Project Summary/Abstract Alzheimer’s disease (AD) is an aging-related multifactorial neurodegenerative disorder characterized by cognitive impairment and synaptic failure. Elucidation of the molecular signaling pathways that go awry in AD could provide insights into etiology and potential therapeutic strategies for this devastating neurodegenerative disease. Mounting evidence has linked abnormal over-activity of glycogen synthase kinase 3 (GSK3) to multiple aspects of AD pathophysiology. Meanwhile, the development of therapies based on GSK3 inhibition has been hindered by the lack of understanding of isoform-specific neuronal effects, particularly for GSK3α, which has been largely overlooked compared to GSK3β. Challenges in developing isoform-selective inhibitors for GSK3 present another layer of difficulties since inhibition of both α and β isoforms could result in significant toxicity. This project is aimed to investigate the isoform-specific roles of GSK3 in AD pathogenesis. We have selectively suppressed GSK3α or β isoform in the brain of AD model mice using genetic approaches. Moreover, we will test the first-in-class isoform-selective antagonists of GSK3 in AD models. Based on previous work and preliminary studies, the central hypothesis to be tested is that disruption of GSK3 isoforms, particularly GSK3α, represents a key molecular signaling mechanism underpinning AD-associated cognitive impairment. There are three specific aims. Aim 1 seeks to elucidate roles of GSK3α isoform in AD-associated synaptic plasticity impairments. Aim 2 is to determine the effects of GSK3 isoform-specific inhibition on cognitive impairments in AD model mice. Aim 3 is to identify molecular mechanisms associated with GSK3 isoform-specific roles in AD. The project includes in-depth analyses using multiple experimental approaches, including synaptic electrophysiology, pharmacology, imaging, mouse genetics, proteomics/phosphoproteomics, and behavioral tests. Data derived from the proposed studies could uncover previously unrecognized isoform-specific roles of GSK3 signaling dysregulation in AD etiology. The multidisciplinary approach shall enable us to identify detailed mechanisms associated with aberrant GSK3 isoform signaling in AD pathogenesis, thus providing insights into effective therapeutic targets and diagnostic biomarkers for AD and other aging-related cognitive syndromes.

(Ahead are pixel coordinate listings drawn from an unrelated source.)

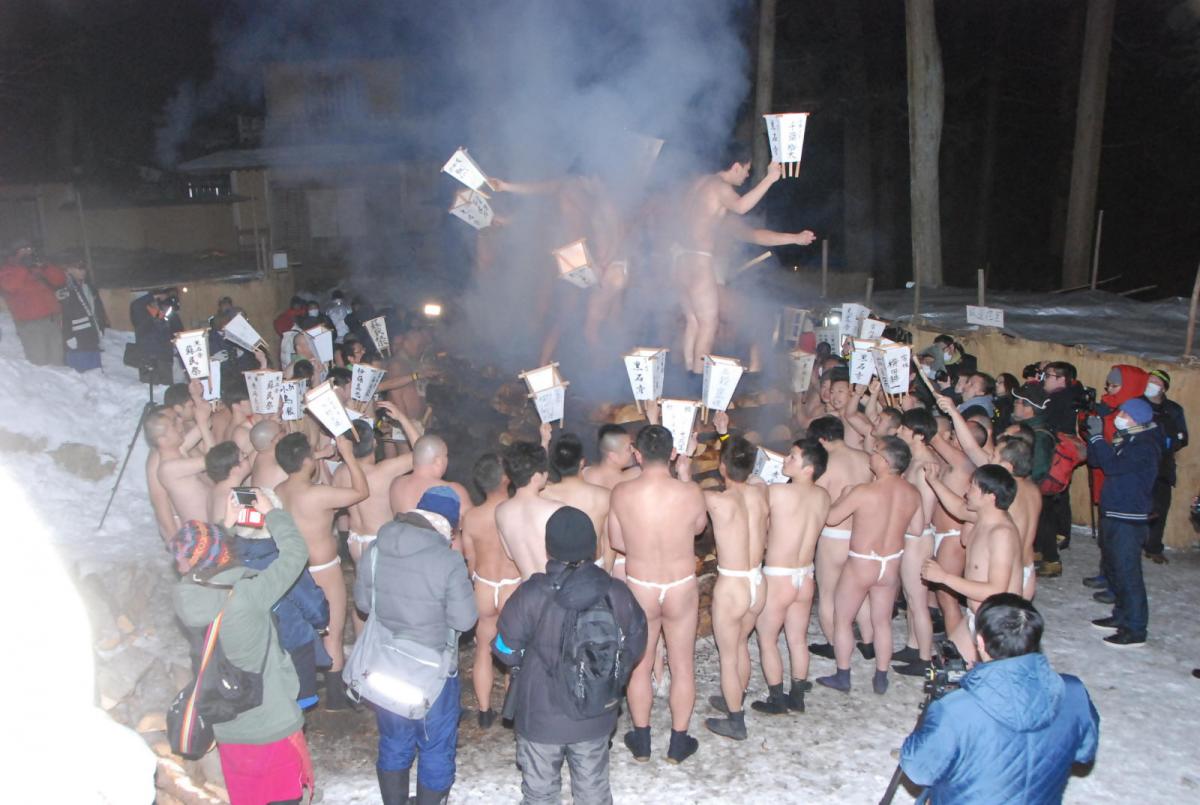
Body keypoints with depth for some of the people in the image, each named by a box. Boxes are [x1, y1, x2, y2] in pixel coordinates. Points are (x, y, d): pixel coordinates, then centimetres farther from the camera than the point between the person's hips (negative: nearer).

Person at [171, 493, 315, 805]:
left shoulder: (186, 598, -16)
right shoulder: (248, 596, -28)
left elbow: (204, 572, 8)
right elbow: (295, 553, -15)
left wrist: (225, 526, 6)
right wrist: (271, 513, -3)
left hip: (227, 729, 4)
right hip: (274, 726, -4)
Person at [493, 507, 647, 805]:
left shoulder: (530, 596, -24)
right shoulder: (617, 593, -14)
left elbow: (507, 652, -12)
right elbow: (635, 649, -1)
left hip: (541, 717, -2)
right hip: (595, 716, 3)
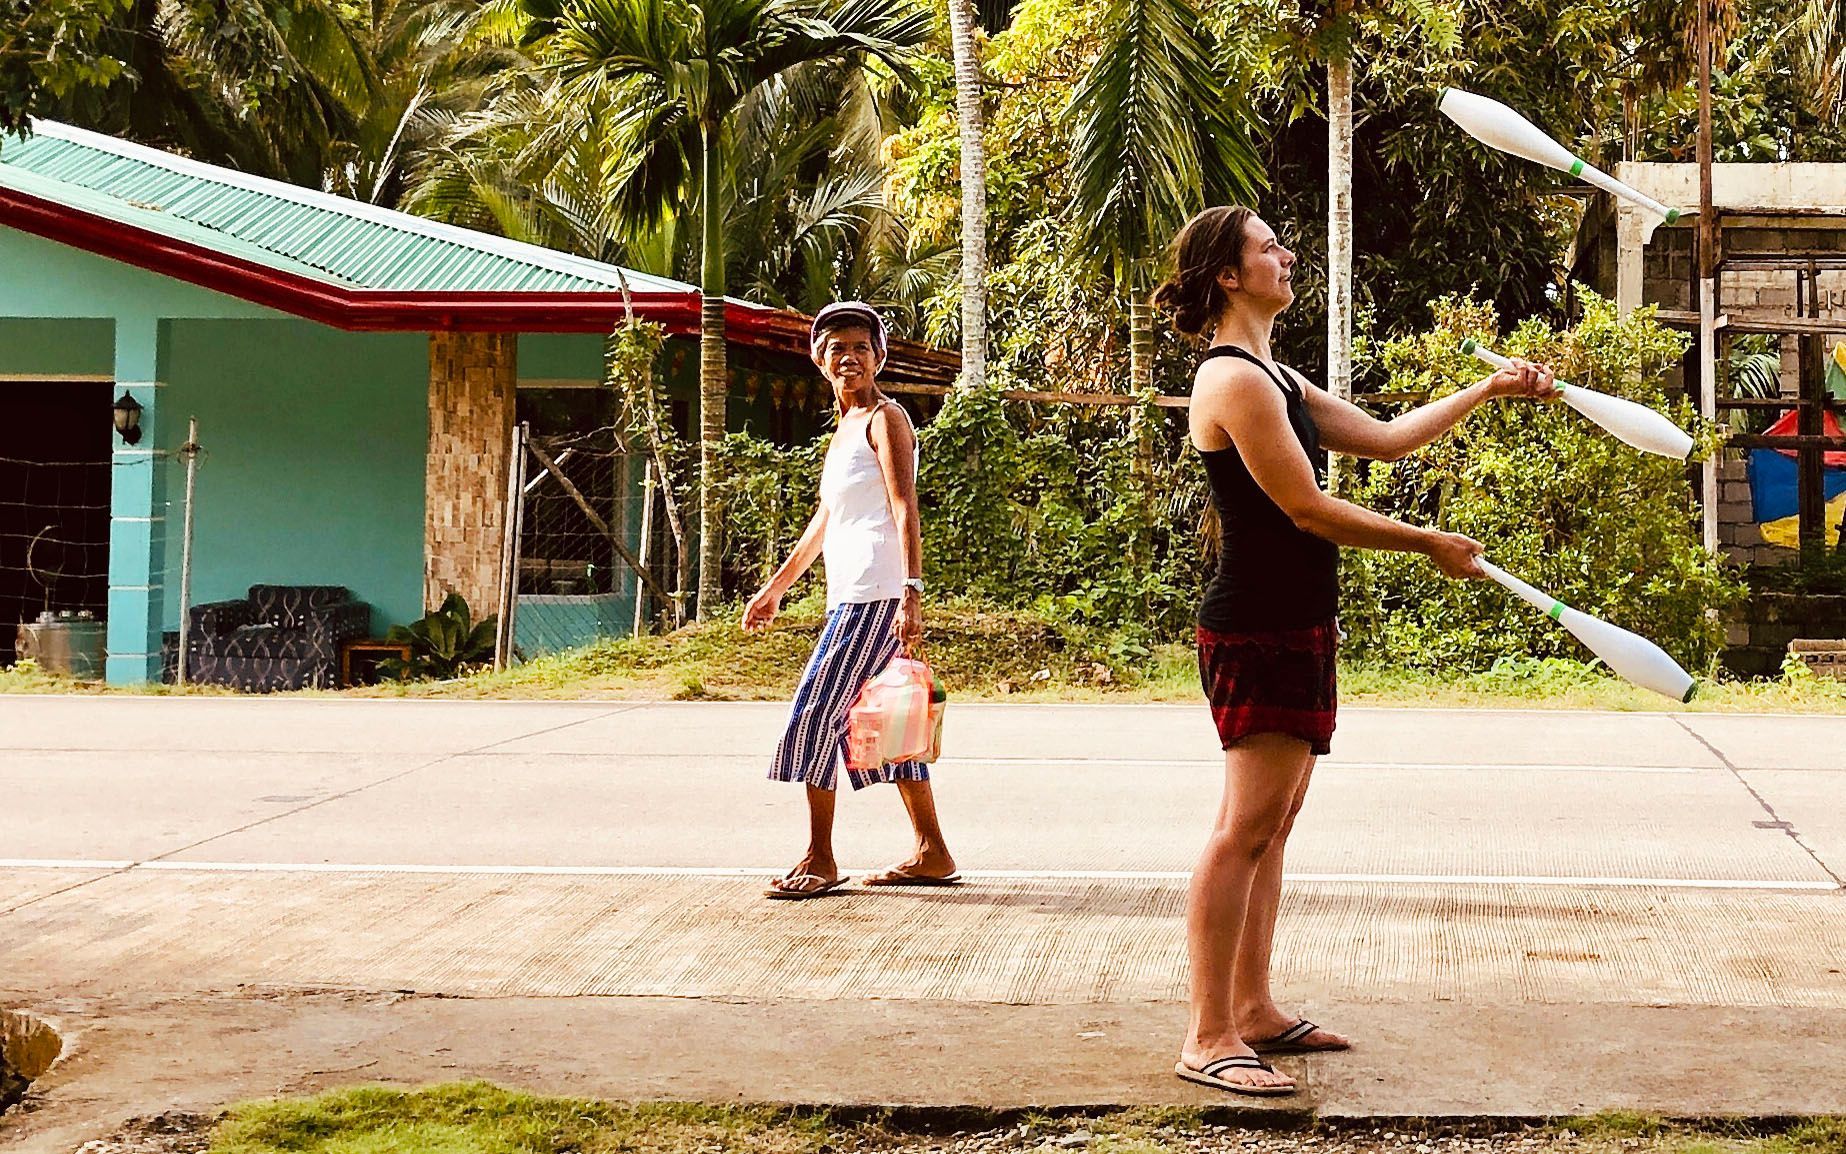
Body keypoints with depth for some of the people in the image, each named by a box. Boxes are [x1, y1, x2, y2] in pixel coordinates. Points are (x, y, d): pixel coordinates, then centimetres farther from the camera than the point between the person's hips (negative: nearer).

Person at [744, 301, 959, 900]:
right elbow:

项目摘要/摘要 阿尔茨海默病(AD)是一种与衰老相关的多因素神经退行性疾病，其特征是 认知障碍和突触衰竭。阿尔茨海默病分子信号转导途径的阐明 可以为这种毁灭性的神经退行性变的病因和潜在的治疗策略提供见解 疾病。越来越多的证据表明，糖原合成酶激酶3(GSK3)的异常过度活性与多发性 阿尔茨海默病的病理生理学方面。同时，基于GSK3抑制的治疗方法的发展 由于缺乏对异构体特异性神经元效应的了解，特别是对于Gsk3α，它具有 与Gsk3β相比，它在很大程度上被忽视了。开发GSK3异构体选择性抑制剂面临的挑战 存在另一层困难，因为抑制α和β亚型都可能导致显著的毒性。 本研究旨在探讨GSK3在AD发病机制中的亚型特异性作用。我们有选择地 用遗传学方法抑制阿尔茨海默病模型小鼠脑内Gsk3α或β亚型。此外，我们还将测试 GSK3在AD模型中的一级异构体选择性拮抗剂。基于以前的工作和初步的 研究表明，需要检验的中心假设是，Gsk3亚型的破坏，特别是Gsk3α，代表着 阿尔茨海默病相关认知损害的关键分子信号机制。一共有三个 明确的目标。目的1阐明GSK3α亚型在AD相关突触可塑性损伤中的作用。 目的2确定GSK3亚型特异性抑制对阿尔茨海默病模型小鼠认知障碍的影响。 目的3是确定与GSK3亚型在AD中的特定作用相关的分子机制。该项目 包括使用多种实验方法的深入分析，包括突触电生理学、 药理学、成像、小鼠遗传学、蛋白质组学/磷蛋白质组学和行为测试。派生的数据 可能揭示以前未知的GSK3信号的异构体特定的作用 阿尔茨海默病病因学中的失调。多学科方法将使我们能够确定详细的机制。 与阿尔茨海默病发病机制中异常的GSK3异构体信号有关，从而为有效 阿尔茨海默病和其他衰老相关认知综合征的治疗靶点和诊断生物标志物。